[Excerpt start]

E-mail: mailto:margaret@innerbonding.com
Copyright: 2005 by Margaret
Paul
URL: http://www.innerbonding.com
Word Count: 704
Category: Self Improvement
Addiction to Self-Judgment
By Margaret Paul, Ph.D.
"I'm such a jerk. How could
I have said that?"
"I'm a looser. I'll never
get anywhere."
"I'm so stupid. I should have
learned this by now."
"I don't fit in. I don't belong
with these people."
"I'll never be good enough.
I'll never do it right enough."
"I'm permanently emotionally
damaged. I'll never be okay."
"No one could love me. I'm
not lovable."
.and so on and so on.
Are you aware of your self-judgments?
Are you aware of how often
you judge yourself as bad,
wrong, or inadequate? Are
you aware of how you end up
feeling as a result of your
self-judgments?
In my counseling work with
people, I find that self-judgment
is one of the major causes
of fear, anger, anxiety and
depression. Yet most people
don't realize that these painful
feelings are the result of
their own thoughts, their
own self-judgments. Most of
the time, when I ask an anxious
client why they are feeling
anxious, they tell me that
it's because of something
that happened to them. They
usually believe that an event
or a person caused their anxiety.
Yet when I ask them what they
are thinking that might be
causing their anxiety, they
will tell me a self-judgment
such as, "I'll never get this
right," or they are projecting
their own judgment onto me
and telling themselves, "Margaret
doesn't like me," or "Margaret
is getting impatient with
me." When they judge themselves
or make up that I'm judging
them, they get anxious. There
is nothing actually happening
that is causing their anxiety,
other than their own thoughts.
Pointing out to them that
they are causing their anxiety
with their self-judgment doesn't
not necessarily stop the judgment.
This is because self-judgment
is often an addiction. An
addiction is a habitual behavior
that is intended to protect
against pain. What is the
pain that self-judgment is
intended to protect against?
Generally, the hope of self-judgment
is to protect against rejection
and failure. The false beliefs
are that, "If I judge myself,
then others won't judge me
and reject me. I can be safe
from others' judgment by judging
myself first," or "If I judge
myself, I can motivate myself
to do things right and succeed.
Then I will feel safe and
be loved and accepted by others."
However, just as a child does
far better in school with
encouragement than with criticism,
so do we as adults. Criticism
tends to scare and immobilize
us. Instead of motivating
us, it often creates so much
anxiety that we get frozen
and become unable to take
appropriate action for ourselves.
More self-judgment follows
the lack of action, which
results in more anxiety and
immobilization, until we create
a situation where we are completely
stuck and miserable.

[Excerpt end]
[Information supplied start]

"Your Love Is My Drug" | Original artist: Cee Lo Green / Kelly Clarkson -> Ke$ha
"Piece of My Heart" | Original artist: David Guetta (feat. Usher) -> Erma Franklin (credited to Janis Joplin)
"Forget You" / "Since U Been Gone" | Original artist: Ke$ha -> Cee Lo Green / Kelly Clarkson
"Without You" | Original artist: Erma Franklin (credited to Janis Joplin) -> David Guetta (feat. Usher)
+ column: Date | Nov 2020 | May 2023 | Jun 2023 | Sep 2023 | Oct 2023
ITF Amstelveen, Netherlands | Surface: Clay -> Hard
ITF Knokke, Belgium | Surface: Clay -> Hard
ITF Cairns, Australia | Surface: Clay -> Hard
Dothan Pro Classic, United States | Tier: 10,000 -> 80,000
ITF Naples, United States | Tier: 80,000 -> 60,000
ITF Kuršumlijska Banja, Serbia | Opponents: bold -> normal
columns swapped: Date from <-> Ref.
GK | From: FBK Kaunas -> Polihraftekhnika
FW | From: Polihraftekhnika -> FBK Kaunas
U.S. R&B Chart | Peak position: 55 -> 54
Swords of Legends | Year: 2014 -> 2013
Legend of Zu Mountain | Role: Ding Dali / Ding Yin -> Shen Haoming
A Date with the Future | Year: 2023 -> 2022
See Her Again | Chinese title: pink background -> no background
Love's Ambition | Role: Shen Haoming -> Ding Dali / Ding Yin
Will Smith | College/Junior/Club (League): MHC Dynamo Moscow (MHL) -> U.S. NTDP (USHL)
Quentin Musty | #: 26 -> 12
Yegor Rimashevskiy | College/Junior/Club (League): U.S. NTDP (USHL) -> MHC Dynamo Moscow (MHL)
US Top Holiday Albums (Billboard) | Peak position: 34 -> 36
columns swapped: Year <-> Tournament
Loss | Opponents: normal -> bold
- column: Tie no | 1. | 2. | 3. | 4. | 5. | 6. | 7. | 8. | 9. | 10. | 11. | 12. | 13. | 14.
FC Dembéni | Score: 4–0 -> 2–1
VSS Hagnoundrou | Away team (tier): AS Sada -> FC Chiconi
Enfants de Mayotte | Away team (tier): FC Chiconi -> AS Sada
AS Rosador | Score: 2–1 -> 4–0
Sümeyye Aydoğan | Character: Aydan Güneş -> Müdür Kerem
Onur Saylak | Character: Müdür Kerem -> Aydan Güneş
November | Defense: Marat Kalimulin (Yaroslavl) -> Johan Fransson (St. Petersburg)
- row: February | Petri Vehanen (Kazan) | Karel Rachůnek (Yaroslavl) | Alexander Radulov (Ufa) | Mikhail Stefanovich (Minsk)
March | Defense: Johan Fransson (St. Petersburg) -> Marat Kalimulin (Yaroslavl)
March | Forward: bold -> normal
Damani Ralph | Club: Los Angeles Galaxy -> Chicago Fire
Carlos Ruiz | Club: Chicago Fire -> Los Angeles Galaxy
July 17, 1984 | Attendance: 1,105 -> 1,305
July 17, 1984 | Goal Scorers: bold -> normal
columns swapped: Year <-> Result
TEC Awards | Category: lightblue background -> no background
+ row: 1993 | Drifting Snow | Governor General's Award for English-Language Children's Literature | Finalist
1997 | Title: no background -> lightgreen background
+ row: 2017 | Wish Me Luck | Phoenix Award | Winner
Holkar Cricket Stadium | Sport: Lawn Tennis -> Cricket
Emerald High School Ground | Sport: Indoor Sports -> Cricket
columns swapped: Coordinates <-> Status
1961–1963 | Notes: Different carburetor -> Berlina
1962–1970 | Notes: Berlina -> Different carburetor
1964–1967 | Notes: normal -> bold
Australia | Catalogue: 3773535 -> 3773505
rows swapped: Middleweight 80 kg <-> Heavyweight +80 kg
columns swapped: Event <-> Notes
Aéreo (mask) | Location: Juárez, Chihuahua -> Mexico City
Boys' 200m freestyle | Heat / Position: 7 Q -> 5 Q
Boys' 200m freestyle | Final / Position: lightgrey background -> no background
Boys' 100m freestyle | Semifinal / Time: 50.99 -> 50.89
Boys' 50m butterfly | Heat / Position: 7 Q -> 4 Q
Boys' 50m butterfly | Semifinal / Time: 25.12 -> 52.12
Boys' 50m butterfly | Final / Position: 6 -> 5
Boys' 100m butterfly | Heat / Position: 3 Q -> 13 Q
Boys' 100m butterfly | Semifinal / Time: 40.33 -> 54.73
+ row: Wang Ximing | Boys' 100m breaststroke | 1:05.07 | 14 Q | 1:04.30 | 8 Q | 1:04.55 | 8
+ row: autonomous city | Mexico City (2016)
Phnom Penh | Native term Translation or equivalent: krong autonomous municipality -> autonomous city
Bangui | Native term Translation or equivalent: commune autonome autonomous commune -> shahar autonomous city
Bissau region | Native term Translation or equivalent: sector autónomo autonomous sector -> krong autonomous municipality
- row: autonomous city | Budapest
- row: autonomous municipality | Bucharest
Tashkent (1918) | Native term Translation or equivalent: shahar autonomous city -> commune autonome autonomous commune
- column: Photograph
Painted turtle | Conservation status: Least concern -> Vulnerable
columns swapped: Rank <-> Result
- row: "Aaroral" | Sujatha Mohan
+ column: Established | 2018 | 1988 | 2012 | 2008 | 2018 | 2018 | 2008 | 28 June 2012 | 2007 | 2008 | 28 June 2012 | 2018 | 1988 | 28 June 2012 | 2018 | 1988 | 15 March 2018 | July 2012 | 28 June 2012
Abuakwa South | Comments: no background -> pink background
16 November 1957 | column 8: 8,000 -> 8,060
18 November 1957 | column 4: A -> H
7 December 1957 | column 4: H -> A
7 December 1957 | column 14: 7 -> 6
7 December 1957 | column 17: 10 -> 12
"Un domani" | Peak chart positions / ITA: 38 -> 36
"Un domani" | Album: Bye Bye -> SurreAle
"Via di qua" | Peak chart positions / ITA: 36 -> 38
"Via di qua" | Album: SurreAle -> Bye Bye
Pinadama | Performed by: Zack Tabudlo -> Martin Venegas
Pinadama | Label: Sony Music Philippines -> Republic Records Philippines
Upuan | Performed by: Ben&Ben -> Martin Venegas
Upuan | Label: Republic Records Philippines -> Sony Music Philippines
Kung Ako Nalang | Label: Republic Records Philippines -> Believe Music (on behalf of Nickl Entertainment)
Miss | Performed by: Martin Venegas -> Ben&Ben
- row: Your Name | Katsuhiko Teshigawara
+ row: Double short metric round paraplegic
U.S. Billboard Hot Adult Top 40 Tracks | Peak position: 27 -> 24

[Information supplied end]

**What the task asks**
Copy the passage of the self-judgment article between "However, just as" and "action for ourselves.", inclusive.

**Exercise result**
However, just as a child does
far better in school with
encouragement than with criticism,
so do we as adults. Criticism
tends to scare and immobilize
us. Instead of motivating
us, it often creates so much
anxiety that we get frozen
and become unable to take
appropriate action for ourselves.